Ausgangstext
________________________
Skepsis ist in guten Zeiten angesagt. Wenn alle schwarzmalen, ist es Zeit für Optimismus.
„Die Strassen sind mit Leichen übersät“, meldet 20 Minuten. „Explosionen in Odessa“, titelt der Blick. „Wie der Ukraine-Krieg eine globale Hungerkrise auslösen könnte“, erklärt uns SRF. „Der Westen soll endlich schwere Waffen liefern“, fordert der Tagesanzeiger. „Die atomare Bedrohung – was ist genau zu befürchten?“ fragt die NZZ. Seit Wochen emittieren die Zeitungen fast im Stundentakt diese pechschwarzen Schlagzeilen. Wer die Welt in diesen Tagen durch den Filter der Medien betrachtet, stellt nur noch eine Frage: Klopft die Apokalypse gerade an die Tür oder ist sie bereits eingetreten?
Am Sonntag stapften wir durch tief verschneite Wälder auf die Rigi. Die Sonne blinzelte durch die Wolken, faszinierende Eissterne tanzten in der Luft. Überall frische Tierspuren, ein Hase hoppelte vergnügt über den Weg. Stille, keine einzige Bombe detonierte. Nur das Rigibähnli ratterte einmal friedlich an uns vorbei.
________________________
Aufgaben
• 1. Gib aus dem Ausgangstext die Stelle wörtlich wieder, die mit „Am Sonntag stapften“ beginnt und mit „an uns vorbei.“ endet.
• 2. Übertrage den Satz „Am Sonntag stapften wir durch tief verschneite Wälder auf die Rigi.“ aus dem Ausgangstext ins Englische.

Daten
________________________
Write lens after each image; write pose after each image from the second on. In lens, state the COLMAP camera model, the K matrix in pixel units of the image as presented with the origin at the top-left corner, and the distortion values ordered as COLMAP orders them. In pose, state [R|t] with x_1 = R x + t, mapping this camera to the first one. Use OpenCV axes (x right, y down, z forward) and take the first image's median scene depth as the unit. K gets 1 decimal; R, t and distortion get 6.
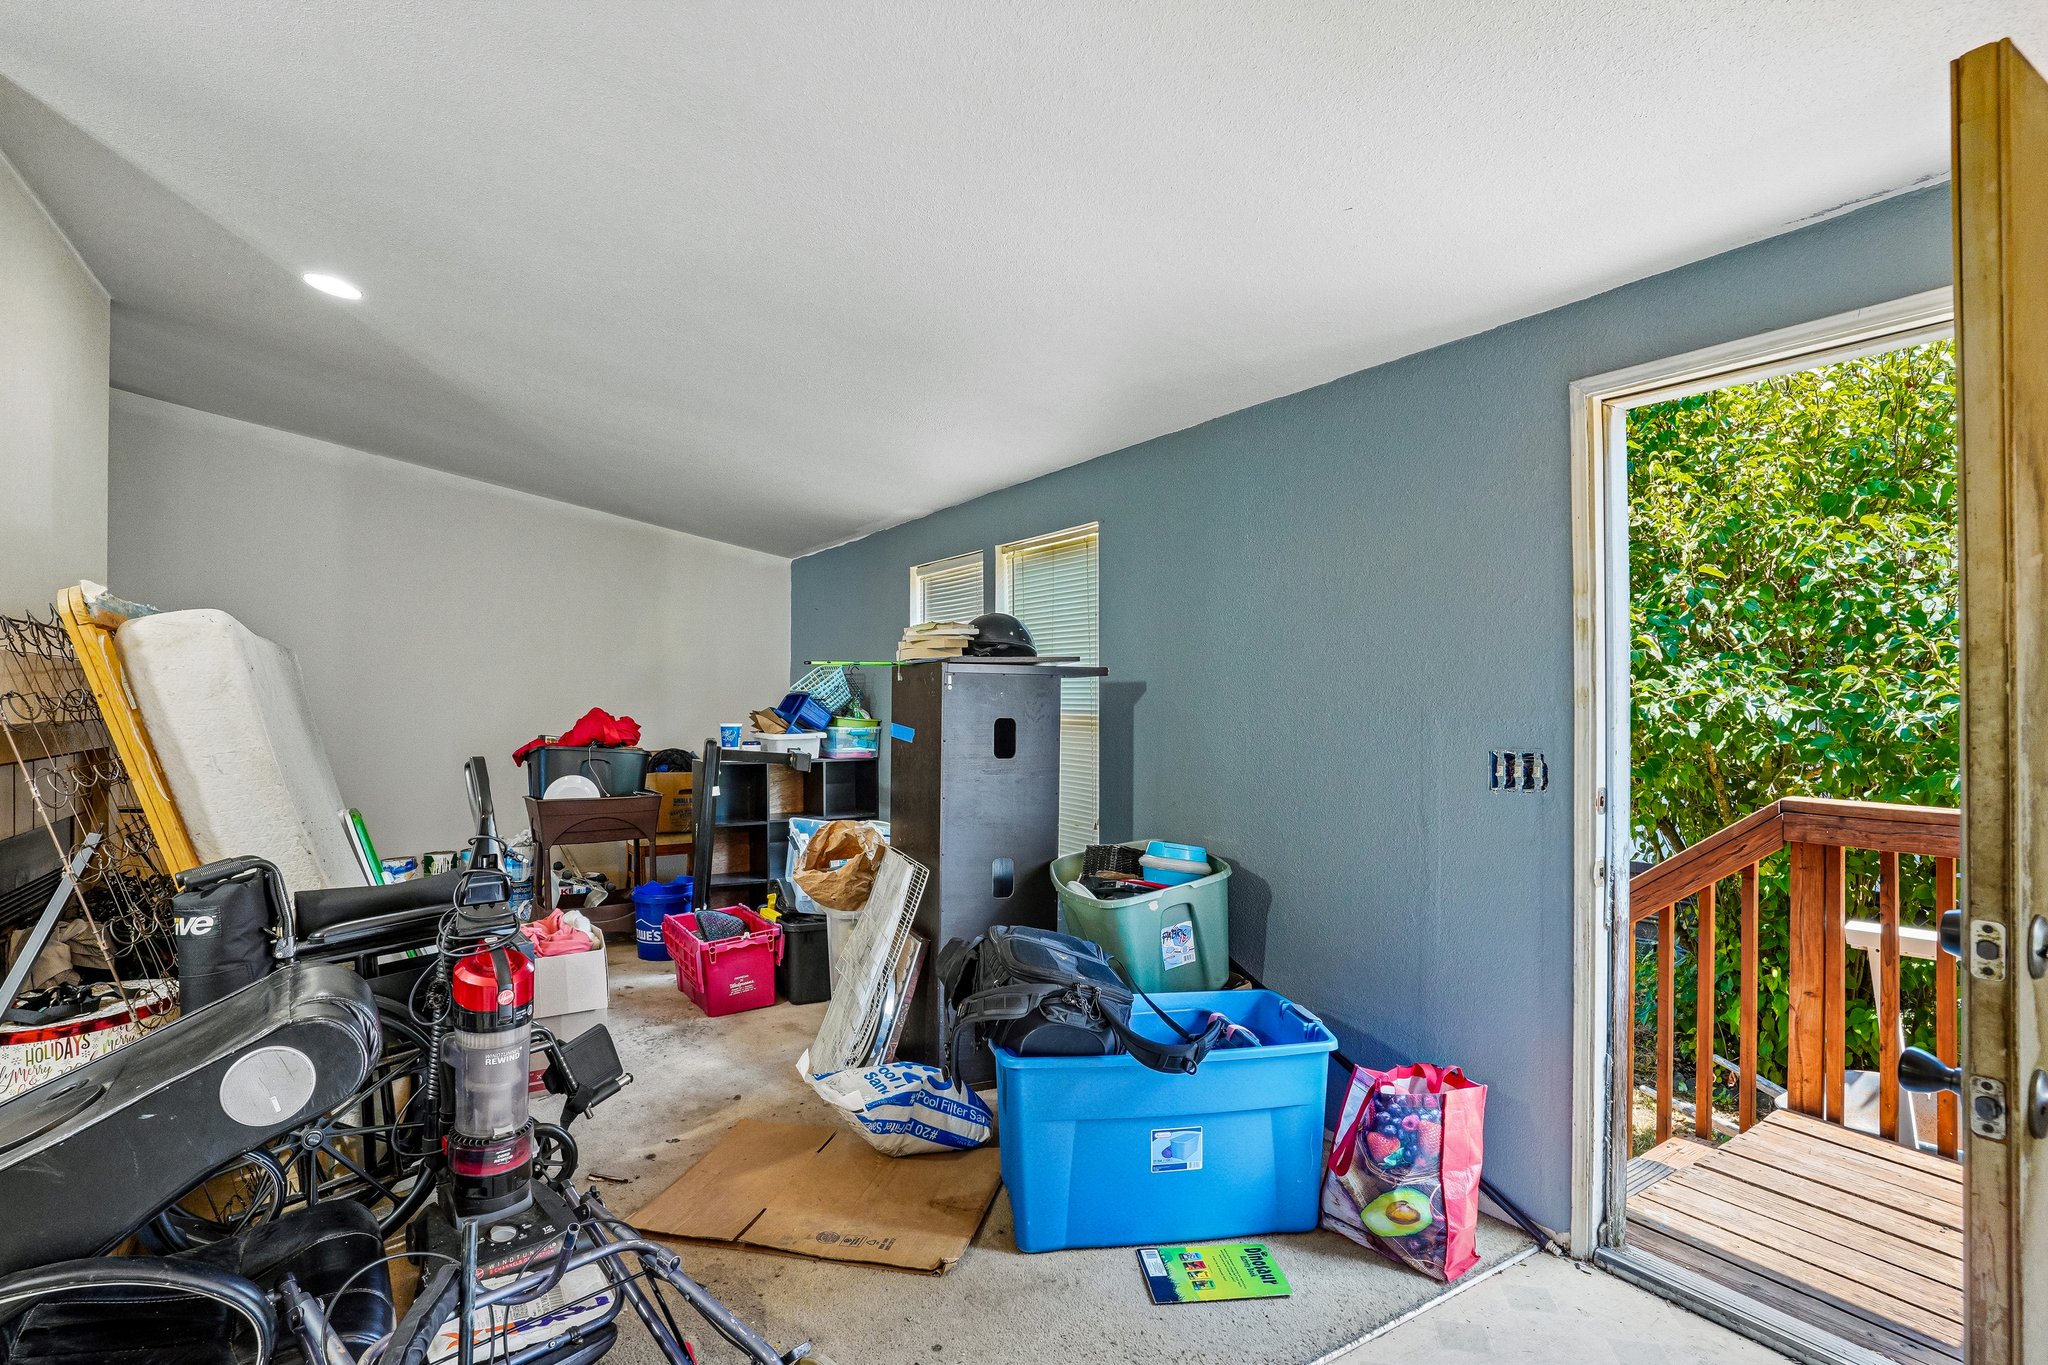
lens RADIAL K [[1033.6, 0, 1023.6], [0, 1033.6, 687.3], [0, 0, 1]] dist [0.001067, 0.000036]
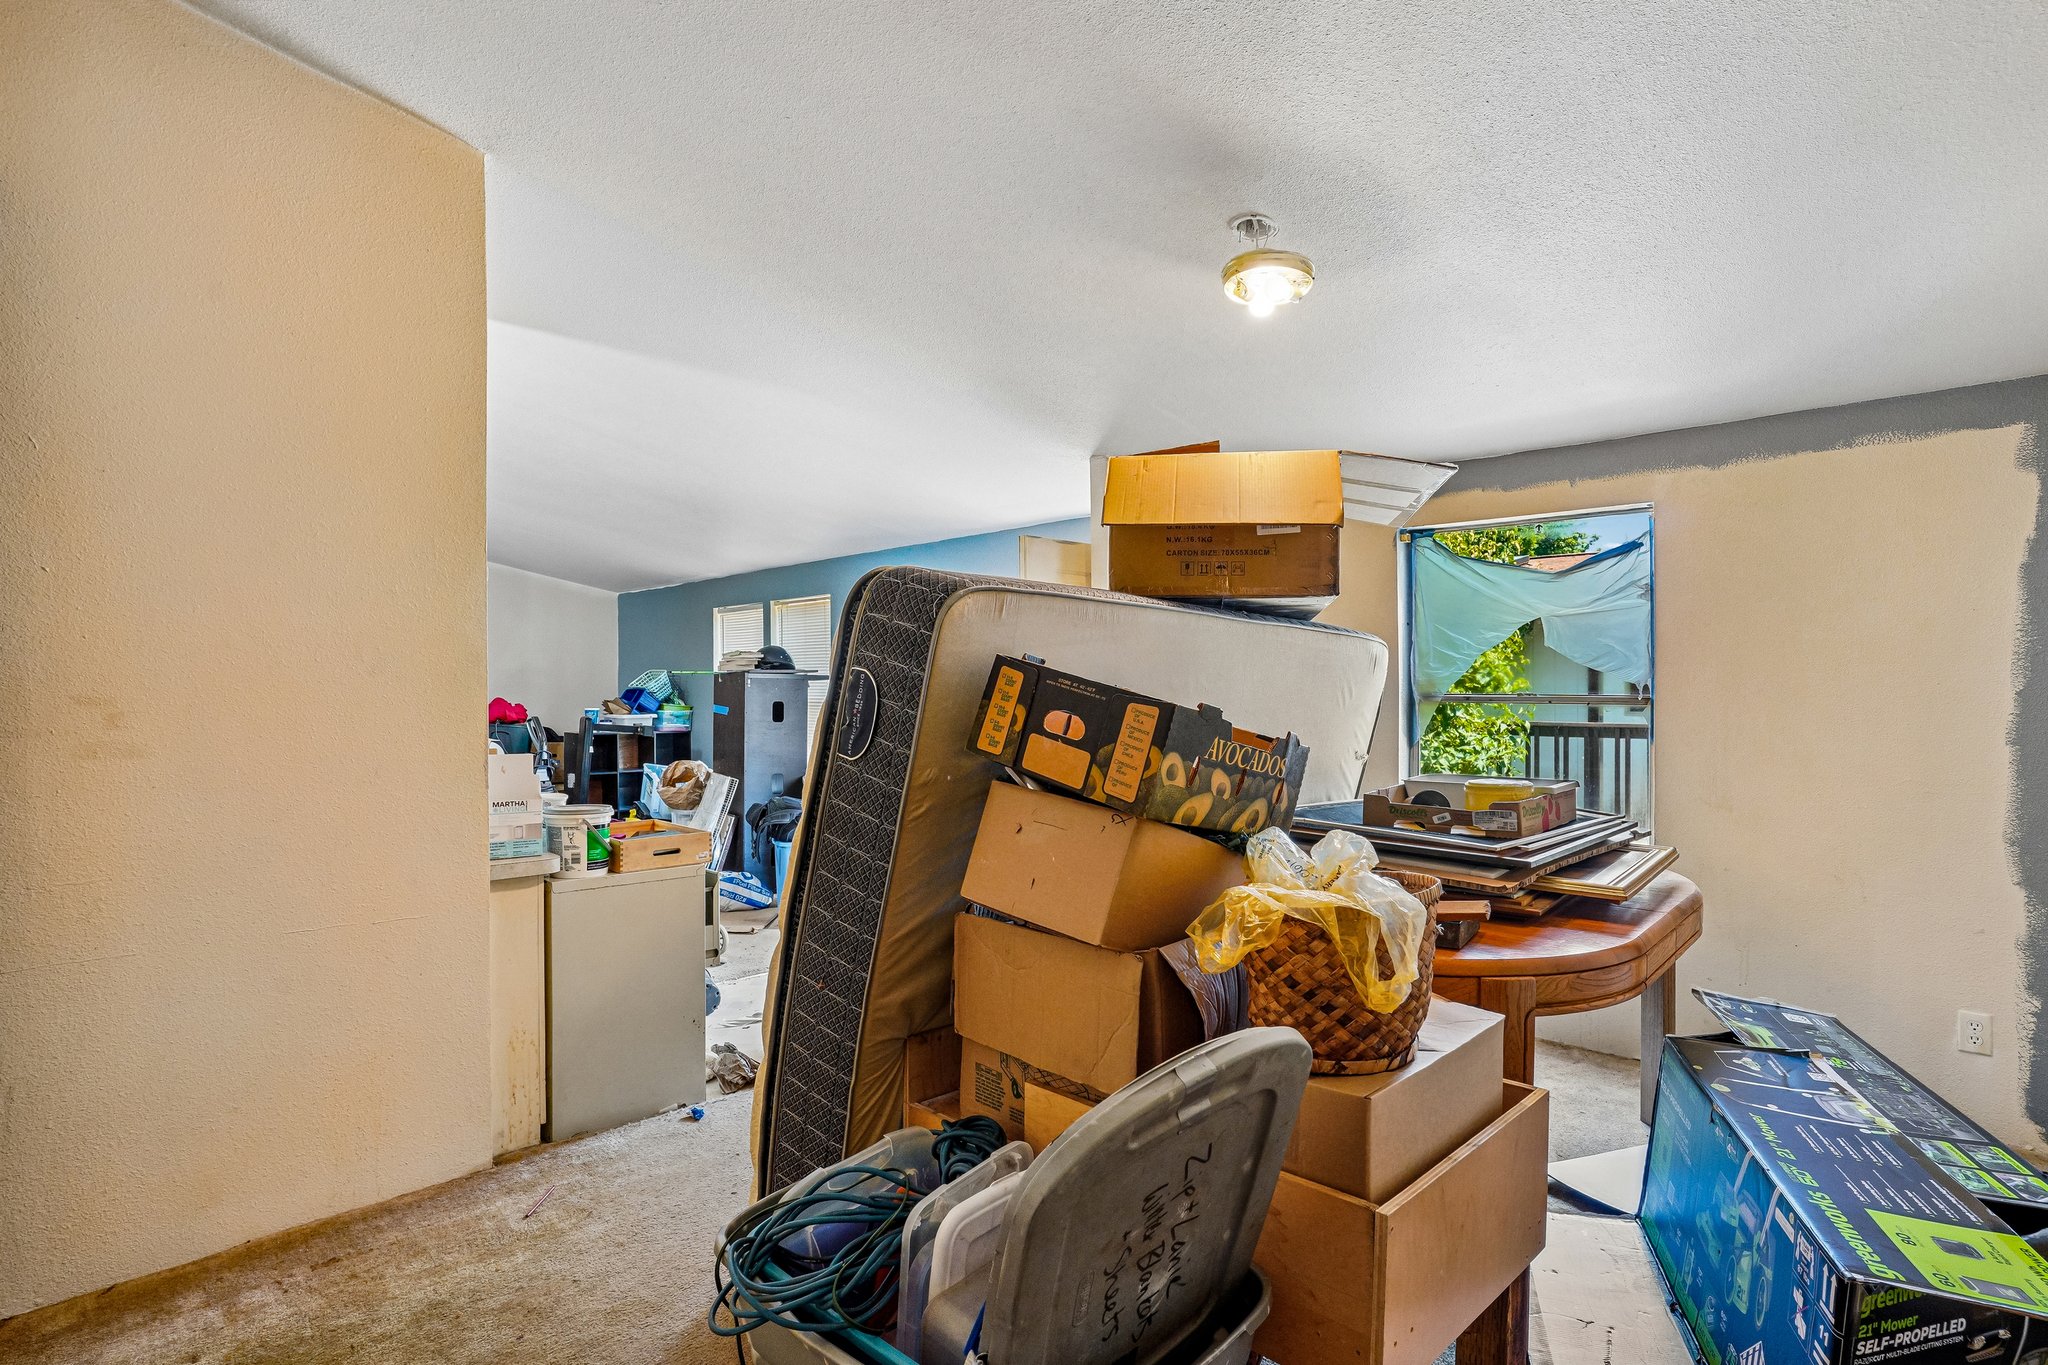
lens RADIAL K [[1033.6, 0, 1036.2], [0, 1033.6, 702.1], [0, 0, 1]] dist [0.001067, 0.000036]
pose [[0.972334, -0.003575, 0.233567, -0.000092], [-0.000899, 0.999818, 0.019048, -0.005422], [-0.233593, -0.018731, 0.972154, -0.876323]]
________________________
Lösungen
• 1.
Am Sonntag stapften wir durch tief verschneite Wälder auf die Rigi. Die Sonne blinzelte durch die Wolken, faszinierende Eissterne tanzten in der Luft. Überall frische Tierspuren, ein Hase hoppelte vergnügt über den Weg. Stille, keine einzige Bombe detonierte. Nur das Rigibähnli ratterte einmal friedlich an uns vorbei.

• 2. On Sunday we trudged through deep snow-covered forests up the Rigi.